Scenic, boring, incoherent gay fantasy.
5 April 2005
The reputation of this movie is amazing. Yes, it has some arresting desert scenes--though far too many. But otherwise it is in almost every way a very bad film. There's an interesting story behind it, but that story is barely suggested by a thin and wooden script.

Mainly it's about the British superman, Lawrence, who out-Arabs the Arabs with his ability to endure pain. Beyond that it's a gay fantasy, in which Lawrence gets to parade around in flowing robes, with a phallic dagger at his waist, exchanging soulful words and glances with Omar Sharif, accompanied by his adored young boys, and even get sodomized by a Turk. The gay man triumphs over the manly army types, so he's a double superman.

Since this love can't speak its name it comes out in the unexplored, weirdly incoherent suggestions of inner conflict in Lawrence. He kills and says he likes it. Why? Who knows. The whole movie is a set of dots too far apart to connect. A few map shots might have helped understand the military situation, but all we get is names. That desert is too hot to cross, so they cross it. They trudge and trudge. Then they get there. The episodes, and the dialog, seem to float in the ether, without adequate context for understanding or emotional involvement.

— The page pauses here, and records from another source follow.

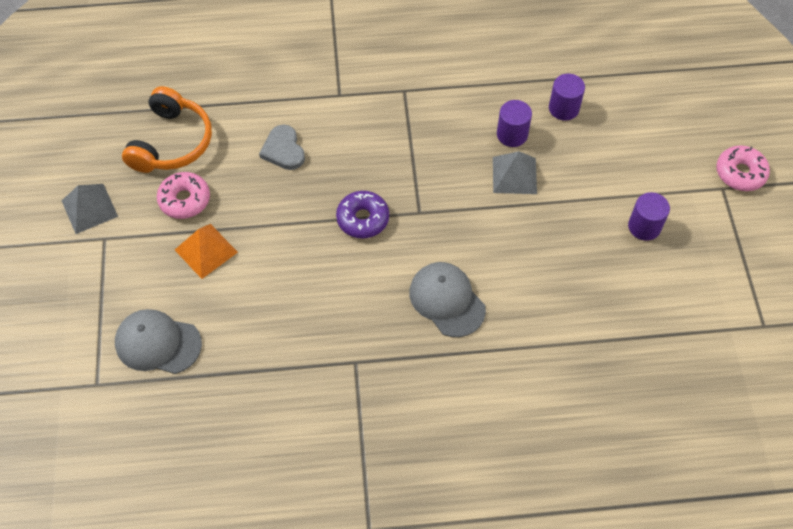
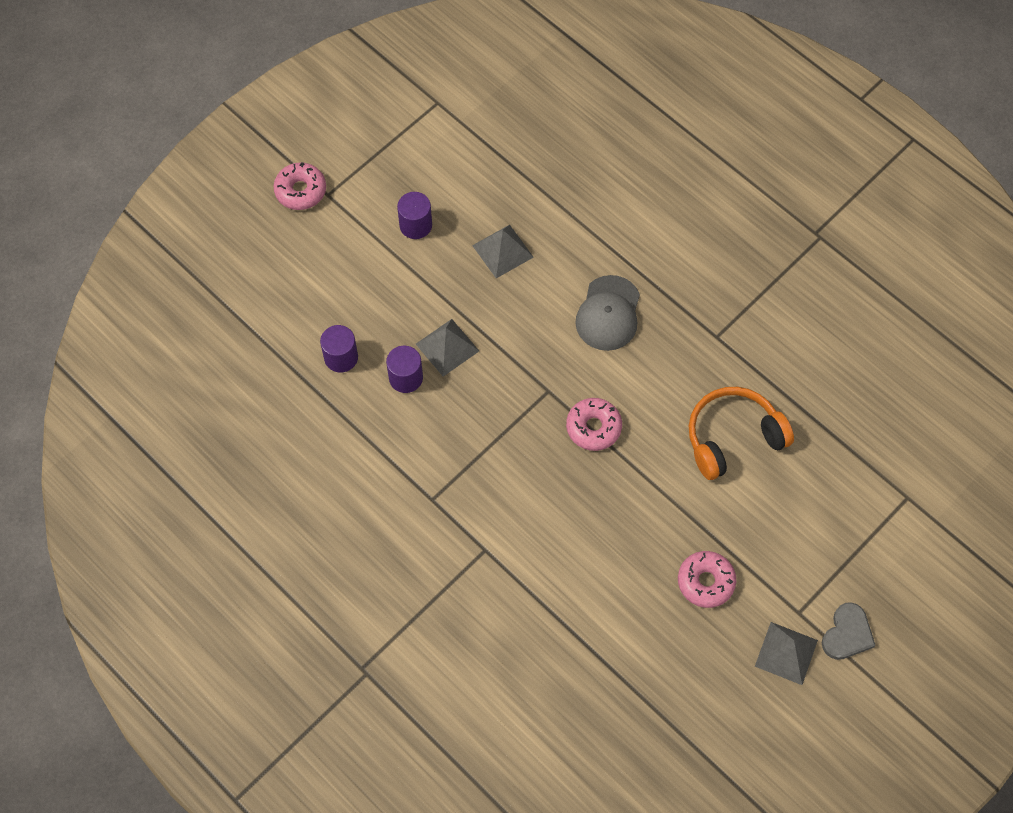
camera: 130 degrees left, 5 degrees up
grey cap [115,309,202,374] -> none
orange headphones [122,86,212,173] -> orange headphones moved to [689,387,794,480]
orange pyramid [175,224,238,279] -> none
grey heart [259,125,305,170] -> grey heart moved to [822,602,876,660]
purple donut [336,191,389,239] -> pink donut [566,398,622,451]
none -> grey pyramid [472,225,534,278]

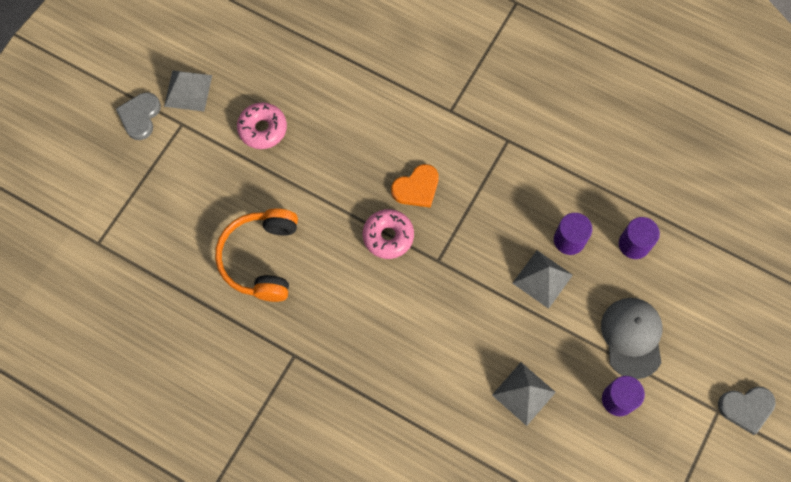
camera: 165 degrees right, 5 degrees up
pink donut [273,162,326,210] -> grey heart [718,386,776,435]
grey cap [575,275,640,351] -> grey cap moved to [601,298,663,379]
orange headphones [689,387,794,480] -> orange headphones turned 135 degrees clockwise [215,208,298,302]
none -> orange heart [391,164,439,208]

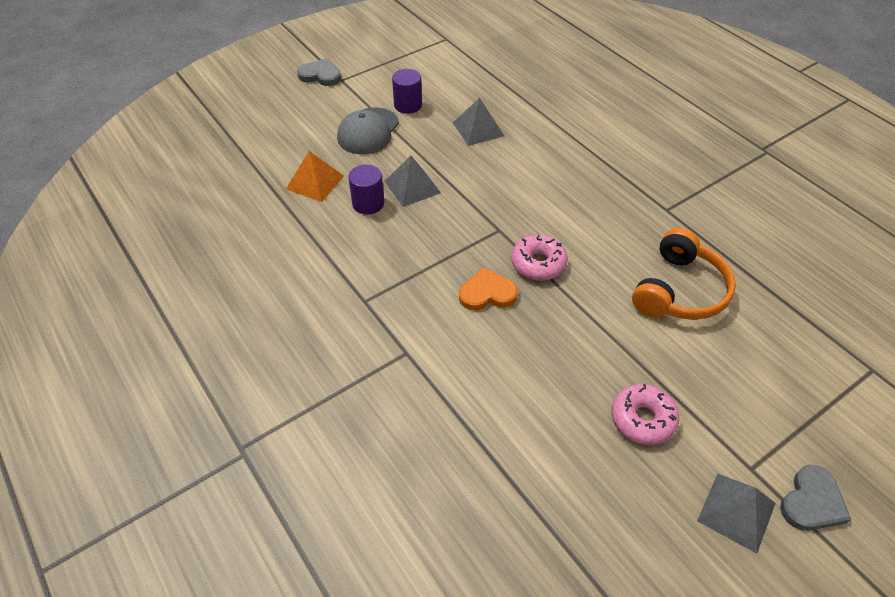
camera: 155 degrees left, 20 degrees down
purple cylinder [619,217,660,259] -> orange pyramid [286,151,344,202]

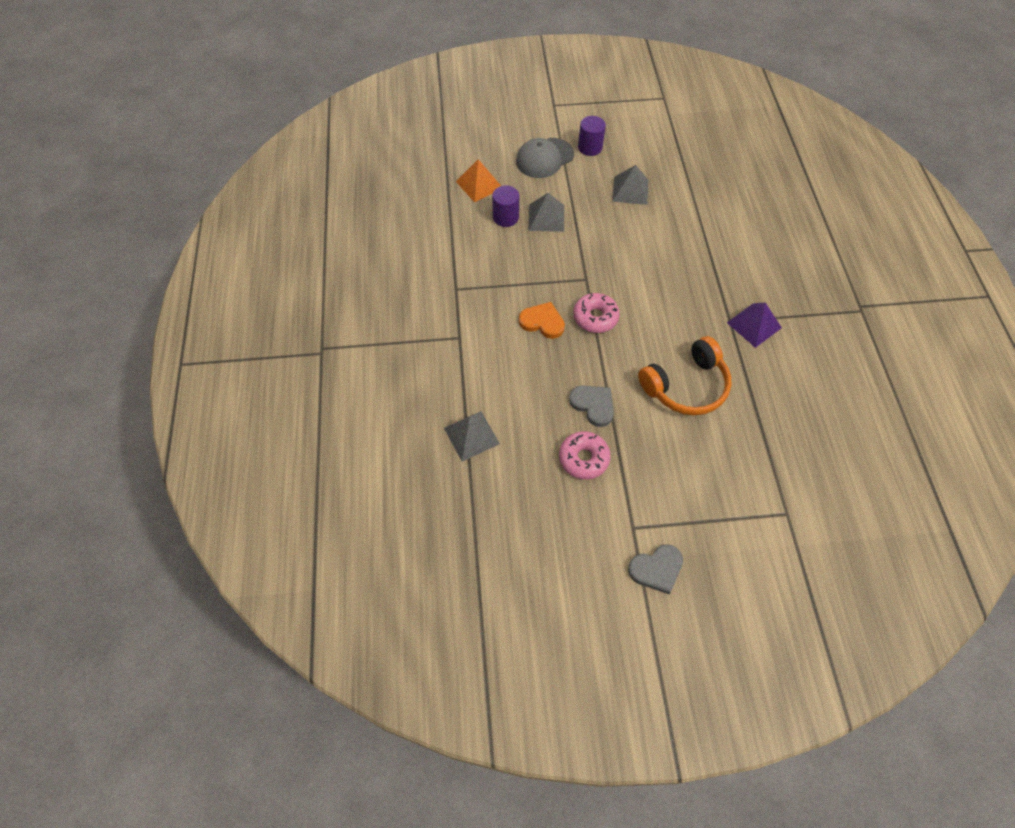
camera: 30 degrees right, 10 degrees up
grey heart [297,58,341,86] -> grey heart moved to [569,385,614,427]
grey pyramid [697,473,776,554] -> grey pyramid moved to [444,411,500,461]
none -> purple pyramid [727,302,782,348]

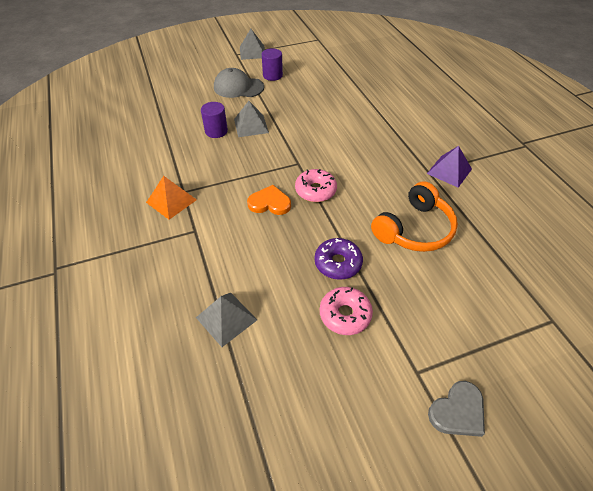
camera: 15 degrees left, 10 degrees down
orange pyramid [456,159,501,202] -> orange pyramid moved to [146,176,197,220]
grey cap [516,138,574,178] -> grey cap turned 60 degrees clockwise [214,68,264,98]
grey heart [569,385,614,427] -> purple donut [314,238,363,280]
grey pyramid [612,165,649,205] -> grey pyramid moved to [240,29,265,60]

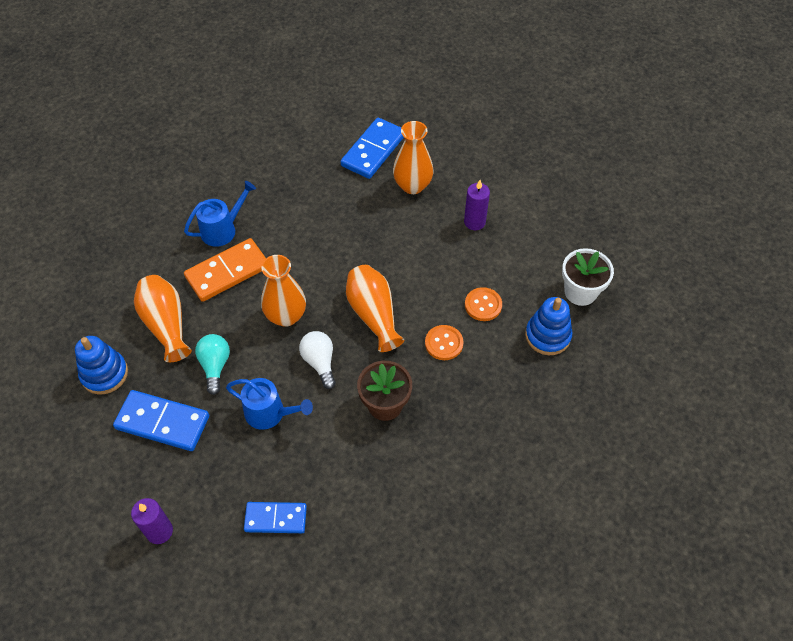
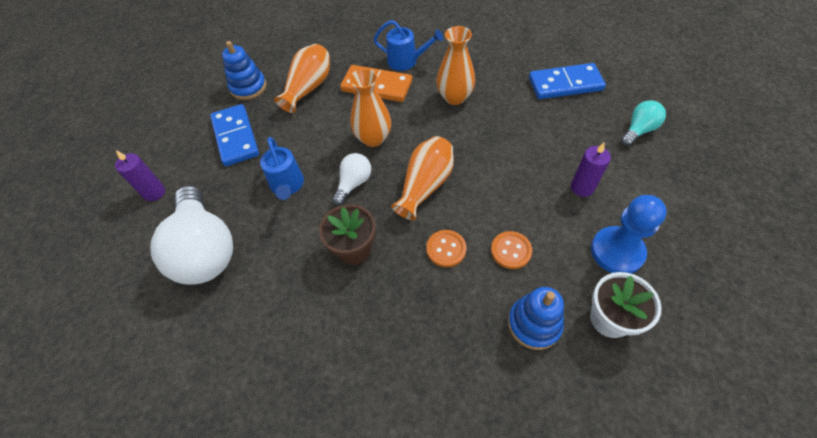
camera: 55 degrees right, 0 degrees up
turquoise light bulb [195,334,230,395] -> turquoise light bulb moved to [621,100,666,146]
blue domino [244,502,307,533] -> white light bulb [150,186,233,285]
orange vase [393,121,433,194] -> orange vase moved to [436,26,475,105]
none -> blue pawn [591,195,667,274]

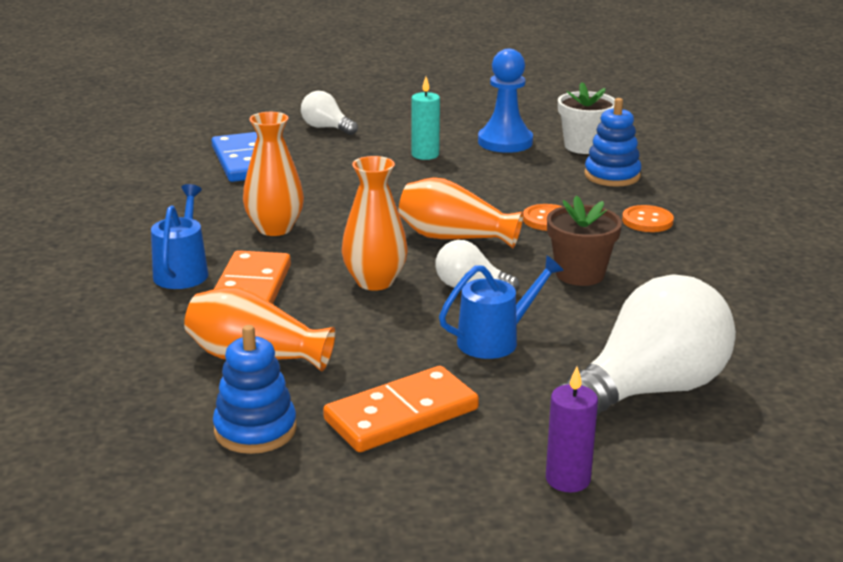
camera: 105 degrees left, 30 degrees down
blue domino [210,104,259,166] -> orange domino [323,366,479,452]
orange button [491,231,532,269] -> orange button moved to [622,205,674,232]
purple candle [571,143,611,197] -> turquoise candle [411,77,440,160]
turquoise light bulb [621,100,666,146] -> white light bulb [301,91,358,135]

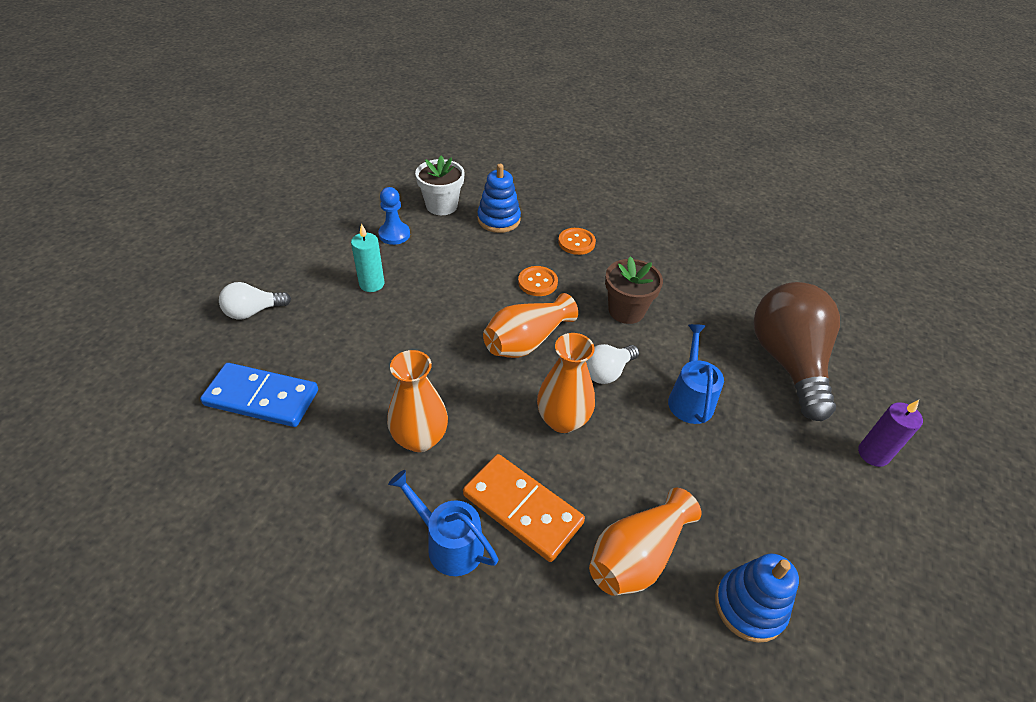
camera: 60 degrees left, 20 degrees up
orange domino [323,366,479,452] -> none
blue pawn [478,49,533,153] -> blue pawn [378,187,410,245], size x0.66
white light bulb [558,274,736,416] -> brown light bulb [754,282,840,421]

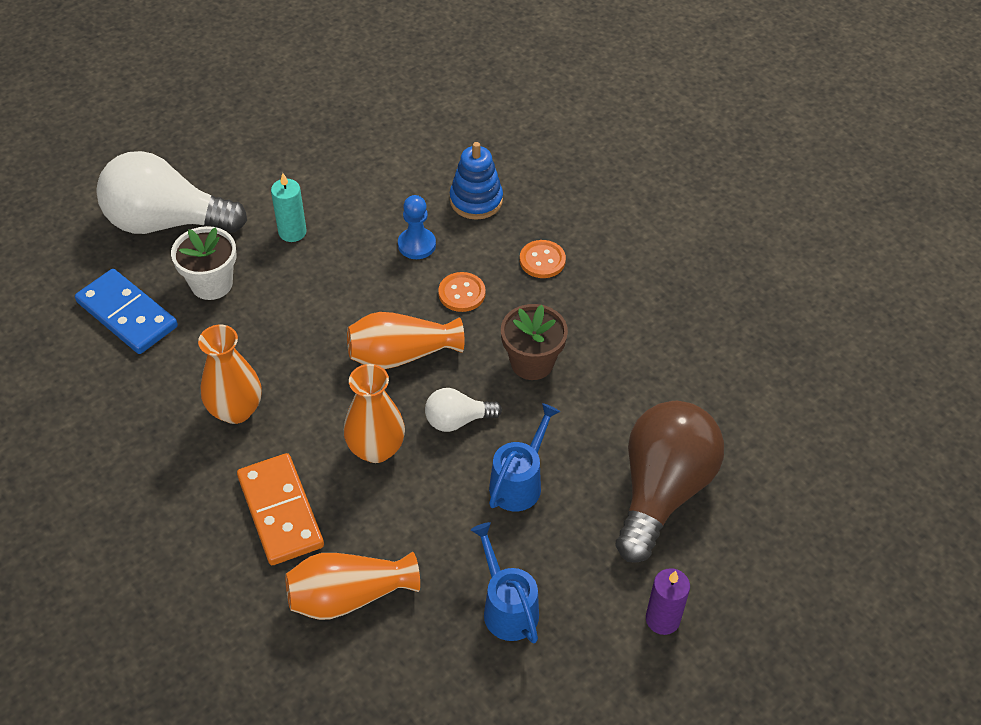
camera: 30 degrees right, 5 degrees up
white light bulb [219,282,291,319] -> white light bulb [96,151,247,234], size x2.07
blue pawn [378,187,410,245] -> blue pawn moved to [398,195,436,259]
blue watering can [388,470,498,576] -> blue watering can moved to [471,522,539,643]
white flower pot [415,156,465,215] -> white flower pot moved to [171,226,236,300]
blue stacking toy [715,554,799,643] -> none

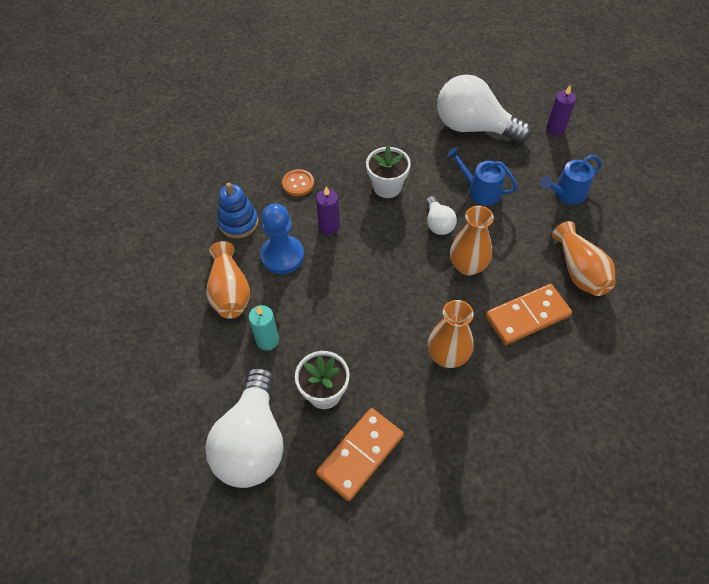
camera: 90 degrees left, 5 degrees up
blue domino [75,269,178,354] -> orange domino [316,408,404,501]
orange vase [347,312,465,369] -> orange vase moved to [207,241,250,319]
blue pawn [398,195,436,259] -> blue pawn [260,203,304,274], size x1.51
orange button [438,272,486,312] -> purple candle [316,186,340,235]
brown flower pot [501,304,568,380] -> white flower pot [366,146,411,198]
brown light bulb [616,401,724,563] -> white light bulb [437,74,531,143]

While Lean's camera caresses O'Tooles swishy sashaying, ice-blue eyes and golden hair, O'Toole emotes with a scenery-chewing extremity unseen since the silents. I think Valentino was more subtle. Alec Guinness contends for honors in the overacting contest, with his blue-eyed, over-enunciating sheik. Only Jack Hawkins gives a decently restrained performance.

Jarre's music is jarring. Too loud and poured over all like syrup. The movie screams EPIC with its big shots and cast of hundreds, and apparently a lot of people buy it. But this emperor is naked, and after all these years, badly sunburned.